Riot Platforms (RIOT) received consecutive analyst upgrades on Friday, with JPMorgan and Citigroup raising their outlooks on the bitcoin miner amid evolving industry economics and the company’s pivot toward high-performance computing and AI-focused operations.
JPMorgan upgraded Riot to overweight from neutral, lifting its price target to $19 from $15 and highlighting Riot as the most attractive among its mining peers. Citigroup upgraded to buy from neutral, raising its price target to $24 from $13.75. Both firms cited Riot’s expansion into artificial intelligence and cloud services as a potential growth catalyst as traditional mining margins tighten. Riot modestly outperformed a sharply lower sector, declining just 1.2% to $16.55 on Friday.

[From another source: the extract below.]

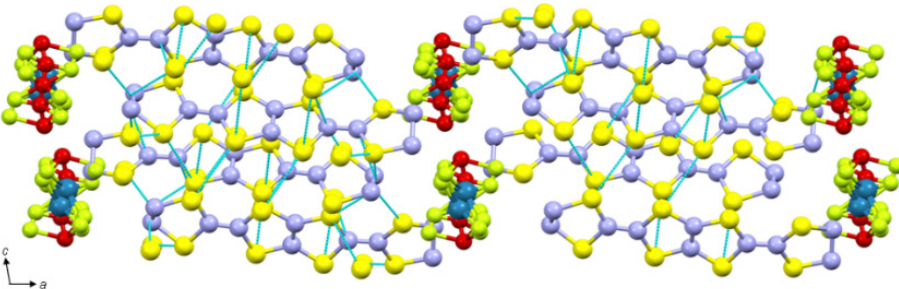
Figure 3. Crystal structure of the κ -(BDH-TTP) 4 ReF 6 · 4.8H 2 O ( 2 ) salt projected on the ac -plane. Dashed lines show shortened intermolecular contacts between the BDH-TTP molecules.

In related moves, JPMorgan downgraded previously high-flying IREN to underweight from neutral, with shares down 9.7% on Friday but still up roughly 300% year-to-date. CleanSpark (CLSK) was cut to neutral, falling 9.3% Friday yet remaining up 34% year-to-date.
Meanwhile, JPMorgan maintained its buy rating on Cipher Mining (CIFR) and doubled its price target to $12 from $6. Shares were 3.5% lower at $11.20 at the time of publication. MARA Holdings (MARA) remained at overweight, though its price objective was trimmed to $20 from $22, with shares down 1% at $15.90 in early trading.
JPMorgan analysts assigned a 50% probability that Riot, Cipher, and IREN each secure near-term high-performance computing (HPC) colocation agreements, using Core Scientific’s (CORZ) 800 MW CoreWeave (CRWV) deal as a benchmark. The bank values HPC colocation contracts at $3.7 million to $8.6 million per gross megawatt (MW).